I know I don't have to tell you that the last couple of years have called upon all of us to reckon with the fact and force of change, perhaps to the greatest extent many of us have ever experienced. Speaking for myself, I can say with certainty that I've been absolutely humbled by the seemingly-breakneck pace and breadth of change that I seem to be experiencing around and within me. At times, I feel completely overwhelmed.

I'm not sure I'd call myself a warrior, and I certainly haven't been bequeathed divine sight. But in moments when I've started to feel like everything I think I know, and much of what I've looked to for stability, has suddenly been caught up in an unending whirlwind that I can no longer make out the shape of, I've started to identify somewhat with Arjuna in the Bhagavad Gita, bowing in both awe and terror at the sight of Kṛṣṇa's true cosmic form revealed. I've spent a lot of time lately sitting in the presence of my own fear, naming my grief and my uncertainty, and working on reaffirming a truth that the universe has been teaching me over and over: only the divine, infinite Self, found within each of us, can truly be called eternal. I have also recently set the intention to attend to and balance my fear with awe–I’ve framed this intention as, “I am deeply learning and practicing reverence.

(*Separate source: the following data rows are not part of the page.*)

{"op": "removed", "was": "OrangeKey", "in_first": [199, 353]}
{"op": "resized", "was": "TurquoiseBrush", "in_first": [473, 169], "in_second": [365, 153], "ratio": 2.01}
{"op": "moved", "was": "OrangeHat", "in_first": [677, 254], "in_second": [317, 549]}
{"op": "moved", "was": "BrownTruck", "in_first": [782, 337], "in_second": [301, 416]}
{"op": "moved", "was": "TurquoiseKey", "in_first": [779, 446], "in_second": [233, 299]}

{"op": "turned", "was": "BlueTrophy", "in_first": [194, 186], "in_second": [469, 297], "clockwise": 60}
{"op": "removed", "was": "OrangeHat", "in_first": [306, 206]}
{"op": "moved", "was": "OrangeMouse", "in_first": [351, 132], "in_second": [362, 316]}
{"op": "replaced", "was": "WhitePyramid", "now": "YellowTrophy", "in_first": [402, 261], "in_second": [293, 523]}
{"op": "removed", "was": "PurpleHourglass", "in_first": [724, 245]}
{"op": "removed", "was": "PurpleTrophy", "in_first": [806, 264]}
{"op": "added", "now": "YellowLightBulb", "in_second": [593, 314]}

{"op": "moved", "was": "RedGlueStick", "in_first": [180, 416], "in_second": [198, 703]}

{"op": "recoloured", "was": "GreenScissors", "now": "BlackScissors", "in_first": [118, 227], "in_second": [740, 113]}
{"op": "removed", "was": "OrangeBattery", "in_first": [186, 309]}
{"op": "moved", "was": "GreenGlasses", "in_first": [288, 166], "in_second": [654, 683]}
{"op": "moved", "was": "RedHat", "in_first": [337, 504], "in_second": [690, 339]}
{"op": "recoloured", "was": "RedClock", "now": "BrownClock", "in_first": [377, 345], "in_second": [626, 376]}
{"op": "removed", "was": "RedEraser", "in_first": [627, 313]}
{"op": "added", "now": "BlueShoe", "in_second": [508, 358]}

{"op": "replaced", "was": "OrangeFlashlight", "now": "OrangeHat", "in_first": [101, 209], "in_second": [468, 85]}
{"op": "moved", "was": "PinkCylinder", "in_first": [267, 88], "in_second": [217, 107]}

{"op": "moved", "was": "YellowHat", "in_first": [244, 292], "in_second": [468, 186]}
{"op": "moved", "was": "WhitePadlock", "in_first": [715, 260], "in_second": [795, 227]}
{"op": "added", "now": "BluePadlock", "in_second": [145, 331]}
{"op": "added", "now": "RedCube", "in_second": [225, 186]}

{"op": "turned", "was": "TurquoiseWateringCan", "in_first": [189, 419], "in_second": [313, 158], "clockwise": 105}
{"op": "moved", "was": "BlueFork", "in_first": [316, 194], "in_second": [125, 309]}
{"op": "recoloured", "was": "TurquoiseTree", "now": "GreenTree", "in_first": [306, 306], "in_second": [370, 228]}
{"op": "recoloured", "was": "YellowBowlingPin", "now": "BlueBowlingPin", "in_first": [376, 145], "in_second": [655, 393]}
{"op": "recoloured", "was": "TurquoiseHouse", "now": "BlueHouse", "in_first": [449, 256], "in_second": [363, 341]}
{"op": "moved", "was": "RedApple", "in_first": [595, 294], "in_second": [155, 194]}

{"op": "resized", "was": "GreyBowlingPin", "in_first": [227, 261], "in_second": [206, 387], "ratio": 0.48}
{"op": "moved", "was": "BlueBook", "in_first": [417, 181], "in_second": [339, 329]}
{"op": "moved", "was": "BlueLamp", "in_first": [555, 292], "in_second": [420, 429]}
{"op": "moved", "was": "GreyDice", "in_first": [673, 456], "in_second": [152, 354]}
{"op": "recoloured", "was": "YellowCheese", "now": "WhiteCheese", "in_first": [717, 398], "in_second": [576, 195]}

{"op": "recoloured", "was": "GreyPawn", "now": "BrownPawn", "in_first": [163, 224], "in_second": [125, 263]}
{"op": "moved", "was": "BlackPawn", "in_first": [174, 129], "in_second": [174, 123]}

I'm a long-time yoga practitioner, a student, explorer, questioner, and teacher of philosophy. I've spent many hours contemplating impermanence, Saṃsāra, and non-attachment–in other words, contemplating change. I'm also engaged in deep study of the work of visionaries like Audre Lorde, Octavia E. Butler, adrienne maree brown, Prentis Hemphill, Alexis Pauline Gumbs, and many other incredible thinkers and writers from this distinctly Black, distinctly queer, intersectional feminist lineage, all of whom teach me about being in right relationship, even in partnership, with change. Octavia went so far as to say that "God is change," a perspective that originally left me quaking with questions, but also completely rocked by its resonance.1 

When I feel overwhelmed and immobilized by change, stuck between a rock and hard place, I almost always turn to the Gita. In chapter 11, just before revealing his infinite, divine form, Kṛṣṇa says to Arjuna:

"Behold the entire cosmos turning within my body, and the other things you desire to see." 2 

As a younger person, after studying journalism and gender studies and then shifting gears to heed the call into the work of community organizing, I went through a series of major life transitions in what also felt like an excessively short amount of time. When I eventually came to the practice of yoga, I was seeking some higher truth about the nature of life, the cosmos, and the purpose of love, joy, loss, and suffering. I was heartbroken, feeling profoundly lost and disconnected, and yearning for answers that I hoped would soothe and direct me. To paraphrase Kṛṣṇa, I desired to see. Admittedly, I had no idea what that meant.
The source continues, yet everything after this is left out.